The interchangeability of Android and Windows, coupled with the ability to switch between tablet and ultrabook form-factors have led some news sources to call the Transformer Book Duet a "four-in-one device". Switching between the two operating systems takes about four seconds, according to Asus Chairman Jonney Shih. The computer has an Intel Core i7 processor, and 4GB of RAM. The tablet itself has a 128GB solid state drive, and the keyboard adds 1TB of hard drive storage. The computer also features various ports including HDMI, LAN, one USB 3.0, and two USB 2.0.

Daniel Griffiths of Forbes noted that this is not the first time Asus has experimented with "hybrid" devices. Asus has also developed the Eee PC, a laptop with a 7-inch display; and more recently, the PadFone, a smartphone marketed with companion tablet dock and keyboard dock accessories intended to improve functionality and battery life.

== Reception ==
Since its announcement at the Consumer Electronics Show on January 6, 2014, the Transformer Book Duet has received a high degree of media attention from technology magazines and other mainstream news sources.

Vlad Savov of The Verge said that the Transformer Book Duet would work better as either a 10 or 11 inch device, rather than a 13-inch device, because Android "already struggles to fully capitalize on the real estate on screens of that size." Joel Santo Domingo of PC Magazine said that the Transformer Book Duet is helpful for any consumer or business-person who needs to use both operating systems.

=== Industry objection ===
In March 2014, The Wall Street Journal reported that because Microsoft and Google had both implemented policies which effectively ban the certification of devices which dual-boot both Android and Windows, the Transformer Book Duet would be cancelled, and Asus would pull its similar all-in-one desktops from the market. Both companies had reportedly objected to the concept of dual-OS devices of this nature as early as January 2014. Prior to CES, an analyst believed that Microsoft was discouraging manufacturers from releasing such devices because they would dilute Windows 8 and Windows Phone's software ecosystem (which Microsoft was reportedly planning to unify).
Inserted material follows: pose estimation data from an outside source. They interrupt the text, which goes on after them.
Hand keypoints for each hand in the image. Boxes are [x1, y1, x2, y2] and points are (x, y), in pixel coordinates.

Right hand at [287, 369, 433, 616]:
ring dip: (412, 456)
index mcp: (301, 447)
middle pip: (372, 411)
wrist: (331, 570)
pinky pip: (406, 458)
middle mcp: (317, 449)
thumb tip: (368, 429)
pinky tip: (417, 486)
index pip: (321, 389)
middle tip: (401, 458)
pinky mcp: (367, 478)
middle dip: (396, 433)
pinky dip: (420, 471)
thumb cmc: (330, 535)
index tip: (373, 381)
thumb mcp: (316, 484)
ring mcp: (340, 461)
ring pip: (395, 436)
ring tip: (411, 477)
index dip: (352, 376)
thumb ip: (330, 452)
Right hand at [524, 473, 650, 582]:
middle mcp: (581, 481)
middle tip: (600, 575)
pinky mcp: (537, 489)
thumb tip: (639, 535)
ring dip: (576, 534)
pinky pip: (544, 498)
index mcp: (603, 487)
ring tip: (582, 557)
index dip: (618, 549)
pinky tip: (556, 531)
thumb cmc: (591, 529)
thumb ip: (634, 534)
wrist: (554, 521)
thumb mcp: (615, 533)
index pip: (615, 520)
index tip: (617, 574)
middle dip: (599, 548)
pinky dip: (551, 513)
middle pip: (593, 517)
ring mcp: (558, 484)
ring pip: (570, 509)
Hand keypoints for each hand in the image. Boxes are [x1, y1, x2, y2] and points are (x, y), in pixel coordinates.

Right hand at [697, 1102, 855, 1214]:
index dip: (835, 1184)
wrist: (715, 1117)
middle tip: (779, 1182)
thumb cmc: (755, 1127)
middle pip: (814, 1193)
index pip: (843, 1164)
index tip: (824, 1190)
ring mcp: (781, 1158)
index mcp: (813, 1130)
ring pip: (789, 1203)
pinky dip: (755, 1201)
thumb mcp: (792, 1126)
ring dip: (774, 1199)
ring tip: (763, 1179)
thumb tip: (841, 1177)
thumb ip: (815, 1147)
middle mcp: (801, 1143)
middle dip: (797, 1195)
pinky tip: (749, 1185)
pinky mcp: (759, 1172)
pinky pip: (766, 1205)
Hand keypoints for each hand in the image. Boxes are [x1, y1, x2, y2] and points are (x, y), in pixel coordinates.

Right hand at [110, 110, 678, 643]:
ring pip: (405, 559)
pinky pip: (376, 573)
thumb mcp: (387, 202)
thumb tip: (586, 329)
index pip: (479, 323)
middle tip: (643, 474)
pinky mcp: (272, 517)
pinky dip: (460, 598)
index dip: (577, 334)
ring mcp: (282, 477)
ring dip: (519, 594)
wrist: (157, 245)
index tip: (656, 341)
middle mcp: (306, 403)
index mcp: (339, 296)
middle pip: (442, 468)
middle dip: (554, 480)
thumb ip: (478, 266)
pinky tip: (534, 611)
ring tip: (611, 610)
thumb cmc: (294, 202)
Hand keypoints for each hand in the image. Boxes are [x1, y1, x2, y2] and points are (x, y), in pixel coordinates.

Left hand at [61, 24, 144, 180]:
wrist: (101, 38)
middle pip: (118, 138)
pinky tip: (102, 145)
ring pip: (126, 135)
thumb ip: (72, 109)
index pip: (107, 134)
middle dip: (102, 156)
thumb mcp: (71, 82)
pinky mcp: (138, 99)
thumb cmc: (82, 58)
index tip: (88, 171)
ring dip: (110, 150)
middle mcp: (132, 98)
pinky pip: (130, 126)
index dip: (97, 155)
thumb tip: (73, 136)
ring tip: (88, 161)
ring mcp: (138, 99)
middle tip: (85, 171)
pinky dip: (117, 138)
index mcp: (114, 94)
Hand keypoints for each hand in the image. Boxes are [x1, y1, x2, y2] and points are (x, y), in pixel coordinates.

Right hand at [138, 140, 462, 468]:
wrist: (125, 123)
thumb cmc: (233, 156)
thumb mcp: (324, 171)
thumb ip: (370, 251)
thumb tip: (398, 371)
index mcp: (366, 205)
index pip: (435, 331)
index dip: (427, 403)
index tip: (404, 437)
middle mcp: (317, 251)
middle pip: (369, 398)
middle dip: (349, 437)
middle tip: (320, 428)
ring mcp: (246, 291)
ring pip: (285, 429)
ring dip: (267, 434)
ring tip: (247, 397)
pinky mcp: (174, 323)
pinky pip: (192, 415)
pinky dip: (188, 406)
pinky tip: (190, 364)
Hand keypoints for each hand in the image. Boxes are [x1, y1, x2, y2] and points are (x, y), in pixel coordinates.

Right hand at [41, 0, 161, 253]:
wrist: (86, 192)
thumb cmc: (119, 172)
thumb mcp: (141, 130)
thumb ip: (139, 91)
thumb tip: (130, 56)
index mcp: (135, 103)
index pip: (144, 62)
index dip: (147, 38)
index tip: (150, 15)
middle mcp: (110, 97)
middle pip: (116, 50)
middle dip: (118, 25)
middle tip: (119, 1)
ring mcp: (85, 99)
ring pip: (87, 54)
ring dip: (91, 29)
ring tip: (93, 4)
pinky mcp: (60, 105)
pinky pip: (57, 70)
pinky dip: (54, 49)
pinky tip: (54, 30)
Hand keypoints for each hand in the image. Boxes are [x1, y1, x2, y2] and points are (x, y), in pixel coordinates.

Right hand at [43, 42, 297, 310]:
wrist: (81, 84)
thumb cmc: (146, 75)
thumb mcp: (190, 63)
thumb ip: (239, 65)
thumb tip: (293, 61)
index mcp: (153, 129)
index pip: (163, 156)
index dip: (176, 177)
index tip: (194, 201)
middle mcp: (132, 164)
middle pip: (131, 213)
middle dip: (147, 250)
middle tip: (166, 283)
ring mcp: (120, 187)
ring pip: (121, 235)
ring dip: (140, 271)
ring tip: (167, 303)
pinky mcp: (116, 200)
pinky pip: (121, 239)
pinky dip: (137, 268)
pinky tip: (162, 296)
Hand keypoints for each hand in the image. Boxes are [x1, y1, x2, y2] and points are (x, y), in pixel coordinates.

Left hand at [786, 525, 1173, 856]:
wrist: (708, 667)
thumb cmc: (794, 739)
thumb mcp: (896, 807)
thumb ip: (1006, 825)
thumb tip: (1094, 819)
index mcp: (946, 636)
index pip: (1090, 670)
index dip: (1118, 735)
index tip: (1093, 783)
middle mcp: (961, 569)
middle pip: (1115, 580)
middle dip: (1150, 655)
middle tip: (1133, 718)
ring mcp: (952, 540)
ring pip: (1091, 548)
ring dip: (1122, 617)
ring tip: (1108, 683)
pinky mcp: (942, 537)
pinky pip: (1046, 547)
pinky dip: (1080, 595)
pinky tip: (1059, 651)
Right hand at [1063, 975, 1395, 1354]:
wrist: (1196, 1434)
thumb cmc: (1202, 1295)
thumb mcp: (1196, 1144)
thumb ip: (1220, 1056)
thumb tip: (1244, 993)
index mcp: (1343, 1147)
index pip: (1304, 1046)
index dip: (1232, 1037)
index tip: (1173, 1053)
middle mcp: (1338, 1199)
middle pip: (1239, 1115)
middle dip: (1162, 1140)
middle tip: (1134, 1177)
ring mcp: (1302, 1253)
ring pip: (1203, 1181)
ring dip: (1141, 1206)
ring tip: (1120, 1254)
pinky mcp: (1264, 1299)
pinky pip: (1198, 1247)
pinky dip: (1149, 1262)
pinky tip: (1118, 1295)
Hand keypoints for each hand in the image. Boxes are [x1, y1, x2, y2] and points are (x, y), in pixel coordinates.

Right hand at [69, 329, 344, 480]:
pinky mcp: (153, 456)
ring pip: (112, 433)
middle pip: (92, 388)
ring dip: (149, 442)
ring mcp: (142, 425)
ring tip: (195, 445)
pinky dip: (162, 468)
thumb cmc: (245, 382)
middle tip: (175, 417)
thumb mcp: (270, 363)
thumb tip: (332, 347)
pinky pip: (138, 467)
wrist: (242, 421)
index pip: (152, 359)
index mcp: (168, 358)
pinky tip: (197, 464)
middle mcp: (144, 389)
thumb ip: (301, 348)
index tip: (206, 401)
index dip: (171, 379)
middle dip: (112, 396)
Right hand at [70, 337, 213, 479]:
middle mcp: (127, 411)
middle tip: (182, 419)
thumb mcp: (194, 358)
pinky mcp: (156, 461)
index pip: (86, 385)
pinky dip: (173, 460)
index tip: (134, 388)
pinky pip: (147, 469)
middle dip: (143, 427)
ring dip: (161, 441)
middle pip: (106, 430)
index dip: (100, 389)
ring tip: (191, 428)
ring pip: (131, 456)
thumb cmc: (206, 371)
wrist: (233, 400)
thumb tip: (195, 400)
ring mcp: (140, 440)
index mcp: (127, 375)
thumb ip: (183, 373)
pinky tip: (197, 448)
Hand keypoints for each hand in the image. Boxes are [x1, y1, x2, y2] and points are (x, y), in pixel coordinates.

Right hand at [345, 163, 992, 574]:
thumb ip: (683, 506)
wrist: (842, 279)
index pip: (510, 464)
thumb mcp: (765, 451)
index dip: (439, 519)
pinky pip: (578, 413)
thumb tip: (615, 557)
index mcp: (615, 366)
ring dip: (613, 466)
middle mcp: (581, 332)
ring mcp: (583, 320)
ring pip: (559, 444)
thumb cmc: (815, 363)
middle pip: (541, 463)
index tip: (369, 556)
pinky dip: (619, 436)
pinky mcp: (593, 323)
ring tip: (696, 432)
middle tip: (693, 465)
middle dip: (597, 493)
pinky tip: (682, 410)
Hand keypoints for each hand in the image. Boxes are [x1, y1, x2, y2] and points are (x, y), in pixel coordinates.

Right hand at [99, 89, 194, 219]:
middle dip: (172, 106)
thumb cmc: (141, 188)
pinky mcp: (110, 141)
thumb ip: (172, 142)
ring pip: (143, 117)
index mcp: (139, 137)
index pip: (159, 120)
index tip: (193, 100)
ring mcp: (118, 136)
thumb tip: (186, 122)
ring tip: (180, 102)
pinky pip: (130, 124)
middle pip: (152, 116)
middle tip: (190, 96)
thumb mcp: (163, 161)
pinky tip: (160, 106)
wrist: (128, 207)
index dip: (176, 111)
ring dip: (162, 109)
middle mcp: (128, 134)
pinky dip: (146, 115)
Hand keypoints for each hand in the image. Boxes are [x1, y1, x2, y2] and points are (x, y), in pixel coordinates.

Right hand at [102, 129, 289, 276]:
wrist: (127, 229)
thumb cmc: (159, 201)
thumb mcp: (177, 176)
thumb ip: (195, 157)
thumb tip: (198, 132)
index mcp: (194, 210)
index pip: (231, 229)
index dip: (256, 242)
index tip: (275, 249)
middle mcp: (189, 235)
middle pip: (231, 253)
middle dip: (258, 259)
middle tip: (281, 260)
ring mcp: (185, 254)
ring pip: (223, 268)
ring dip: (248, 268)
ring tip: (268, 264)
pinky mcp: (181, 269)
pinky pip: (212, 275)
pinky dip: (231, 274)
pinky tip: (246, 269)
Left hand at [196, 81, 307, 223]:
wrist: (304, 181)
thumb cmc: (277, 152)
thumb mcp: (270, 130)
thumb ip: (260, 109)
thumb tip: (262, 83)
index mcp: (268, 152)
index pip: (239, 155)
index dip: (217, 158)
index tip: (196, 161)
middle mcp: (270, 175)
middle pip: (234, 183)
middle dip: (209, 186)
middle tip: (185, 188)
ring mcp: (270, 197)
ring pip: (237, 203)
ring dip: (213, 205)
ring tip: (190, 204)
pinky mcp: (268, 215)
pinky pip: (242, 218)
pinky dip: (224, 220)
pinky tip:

He also speculated that Microsoft would penalize OEMs by forfeiting discounts on Windows licenses and refusing to provide them with financing for marketing. Additionally, even though Android is an open source operating system that is freely available, Google's application suite is proprietary, and can only be licensed for devices which are approved by the company. This would prevent such devices from including access to Google Play, Android's primary application store.